Gerardo, da ActionAid Brasil. (Foto: Rosilene Miliotti / FASE)

Para Gerardo, manter o ritmo desenfreado de desmatamento do Cerrado e da Caatinga significa sacrificar o bem comum das populações rural e urbana em prol dos interesses de pequenos grupos. “Vários estudos apontam que o desmatamento do Cerrado vai, num prazo muito curto, por volta de 30 anos, diminuir os aquíferos e os lençóis freáticos, o que pode acabar com rios. Isso quer dizer que muitos de nós assistiremos ao aprofundamento da crise atual. O cenário não é alentador. Há interesses que vão para além do particular. Estamos pagando as consequências das atividades de muito poucos”, explica.

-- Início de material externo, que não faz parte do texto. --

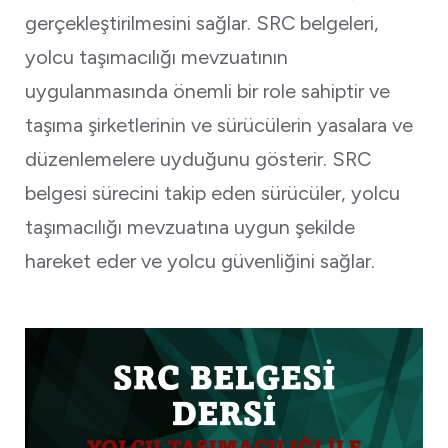
gerçekleştirilmesini sağlar. SRC belgeleri,
yolcu taşımacılığı mevzuatının
uygulanmasında önemli bir role sahiptir ve
taşıma şirketlerinin ve sürücülerin yasalara ve
düzenlemelere uyduğunu gösterir. SRC
belgesi sürecini takip eden sürücüler, yolcu
taşımacılığı mevzuatına uygun şekilde
hareket eder ve yolcu güvenliğini sağlar.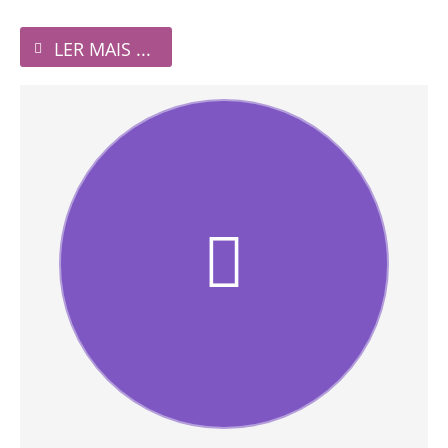
LER MAIS ...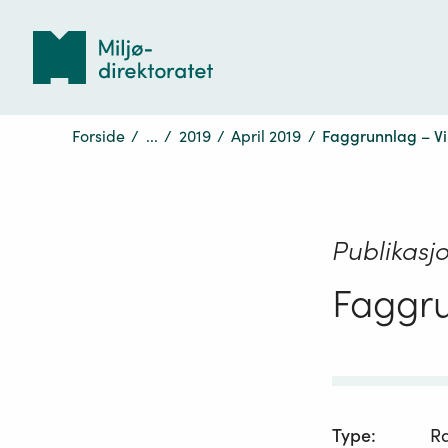
Tilbake
til
forsiden
Forside
/
...
/
2019
/
April 2019
/
Faggrunnlag – Vil
Publikasj
Faggru
Type
:
R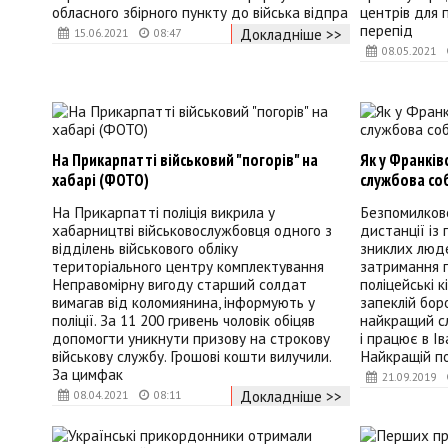
обласного збірного пункту до війська відпра
центрів для 
перепід
Докладніше >>
15.06.2021
08:47
08.05.2021
На Прикарпатті військовий "погорів" на
Як у Франків
хабарі (ФОТО)
службова соб
На Прикарпатті поліція викрила у
Безпомилков
хабарництві військовослужбовця одного з
дистанції із
відділень військового обліку
зниклих люде
територіального центру комплектування
затримання п
Неправомірну вигоду старший солдат
поліцейські к
вимагав від коломиянина, інформують у
запеклій боро
поліції. За 11 200 гривень чоловік обіцяв
найкращий с
допомогти уникнути призову на строкову
і працює в І
військову службу. Грошові кошти вилучили.
Найкращій по
За цимфак
21.09.2019
Докладніше >>
08.04.2021
08:11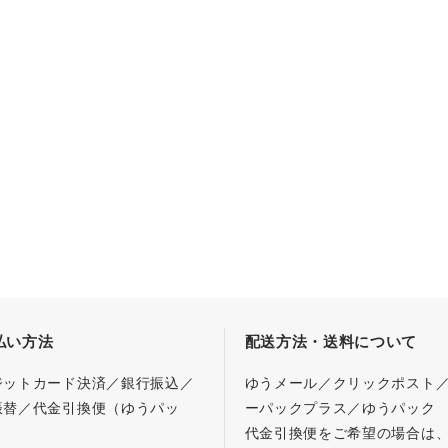
払い方法
配送方法・送料について
ジットカード決済／銀行振込／
ゆうメール／クリックポスト
振替／代金引換便（ゆうパッ
ーパックプラス／ゆうパック
代金引換便をご希望の場合は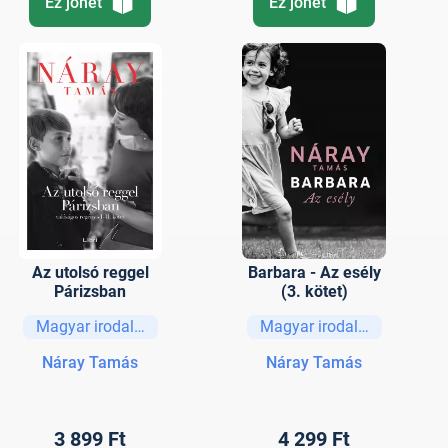
Ez jöhet
Ez jöhet
Az utolsó reggel
Barbara - Az esély
Párizsban
(3. kötet)
Magyar irodalom
Magyar irodalom
Náray Tamás
Náray Tamás
3 899 Ft
4 299 Ft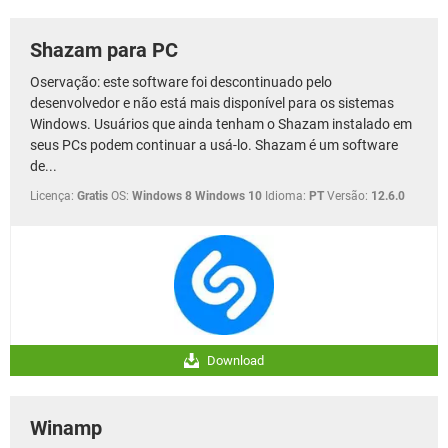
Shazam para PC
Oservação: este software foi descontinuado pelo
desenvolvedor e não está mais disponível para os sistemas
Windows. Usuários que ainda tenham o Shazam instalado em
seus PCs podem continuar a usá-lo. Shazam é ​​um software
de...
Licença:
Gratis
OS:
Windows 8 Windows 10
Idioma:
PT
Versão:
12.6.0
Download
Winamp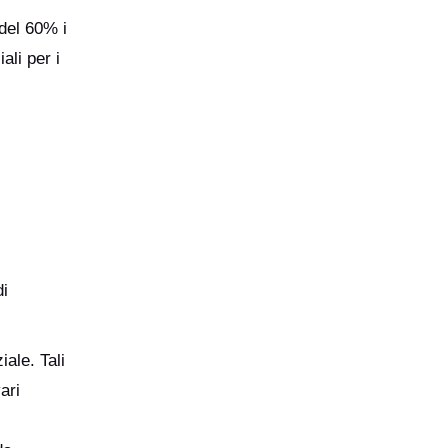
 del 60% i
ali per i
di
iale. Tali
ari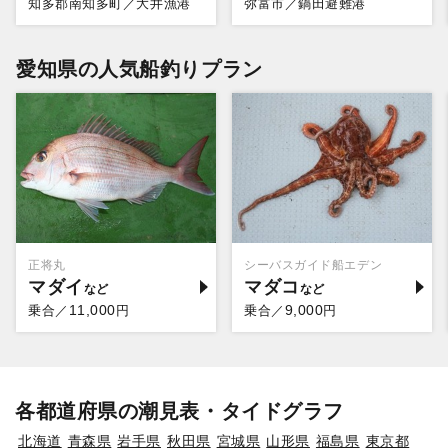
知多郡南知多町／大井漁港
弥富市／鍋田避難港
愛知県の人気船釣りプラン
正将丸
シーバスガイド船エデン
マダイ
マダコ
11,000
9,000
乗合／
円
乗合／
円
各都道府県の潮見表・タイドグラフ
北海道
青森県
岩手県
秋田県
宮城県
山形県
福島県
東京都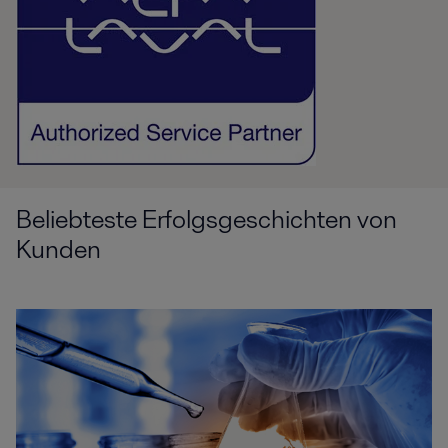
Beliebteste Erfolgsgeschichten von
Kunden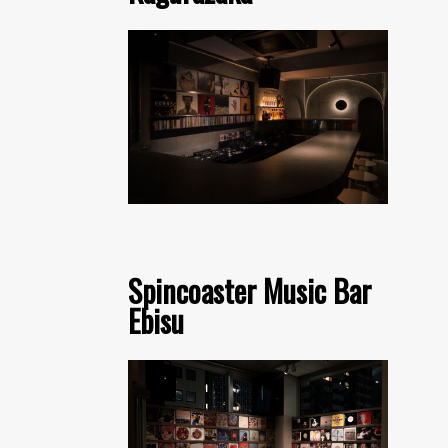
Spincoaster Music Bar
Ebisu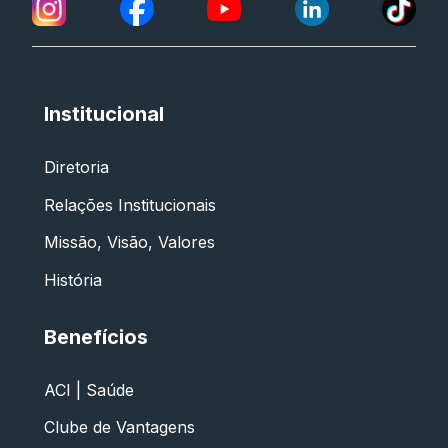
Institucional
Diretoria
Relações Institucionais
Missão, Visão, Valores
História
Benefícios
ACI | Saúde
Clube de Vantagens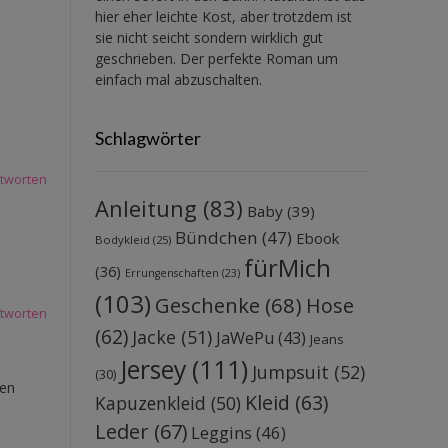
hier eher leichte Kost, aber trotzdem ist
sie nicht seicht sondern wirklich gut
geschrieben. Der perfekte Roman um
einfach mal abzuschalten.
Schlagwörter
tworten
Anleitung
(83)
Baby
(39)
Bündchen
(47)
Ebook
Bodykleid
(25)
fürMich
(36)
Errungenschaften
(23)
(103)
Geschenke
(68)
Hose
tworten
(62)
Jacke
(51)
JaWePu
(43)
Jeans
Jersey
(111)
Jumpsuit
(52)
(30)
len
Kleid
(63)
Kapuzenkleid
(50)
Leder
(67)
Leggins
(46)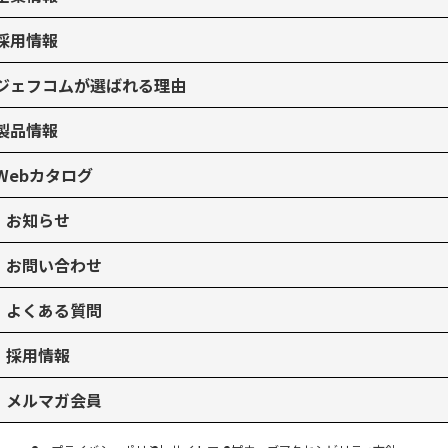
採用情報
ジェフコムが選ばれる理由
製品情報
Webカタログ
お知らせ
お問い合わせ
よくある質問
採用情報
メルマガ会員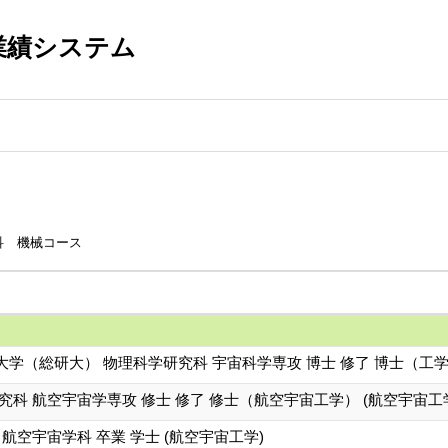
業績システム
科 機械コース
学（総研大） 物理科学研究科 宇宙科学専攻 博士 修了 博士（工学
究科 航空宇宙学専攻 修士 修了 修士（航空宇宙工学） (航空宇宙工
 航空宇宙学科 卒業 学士 (航空宇宙工学)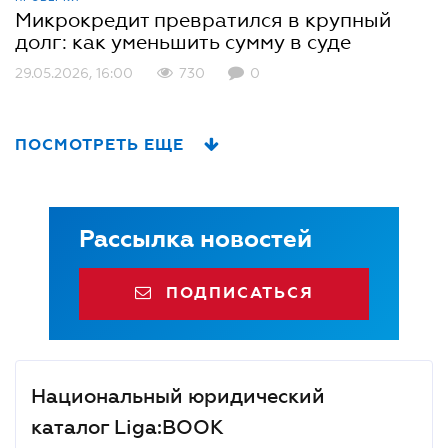
Микрокредит превратился в крупный
долг: как уменьшить сумму в суде
29.05.2026, 16:00
730
0
ПОСМОТРЕТЬ ЕЩЕ
Рассылка новостей
ПОДПИСАТЬСЯ
Национальный юридический
каталог Liga:BOOK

Nas considerações finais feitas pela plateia, Paulo Fiuza, da Fundação Mais Cerrado, foi bastante aplaudido ao chamar atenção para o “apartheid ambiental” que representa o fato de o Cerrado ser um dos poucos biomas que não são patrimônio nacional. “Cerrado é água, é vida, é produção, é alimento. Não é uma causa local, mas o coração do Brasil. Sem ele, o país para. A PEC é o primeiro passo na correção de um absurdo, do verdadeiro apartheid ambiental. Por que alguns biomas são protegidos e outros não, se todos eles estão ligados?”, questiona.

Em mais uma passo para pressionar os parlamentares pela aprovação da PEC 504/2010, a Campanha lança, no próximo dia 5 de junho, uma petição online para que toda a sociedade possa se engajar na causa.

[1] Jornalistas da ActionAid/Brasil e Campanha Nacional em Defesa do Cerrado, repesctivamente.

[2] Do qual a FASE é parte junto à outras 50 instituições.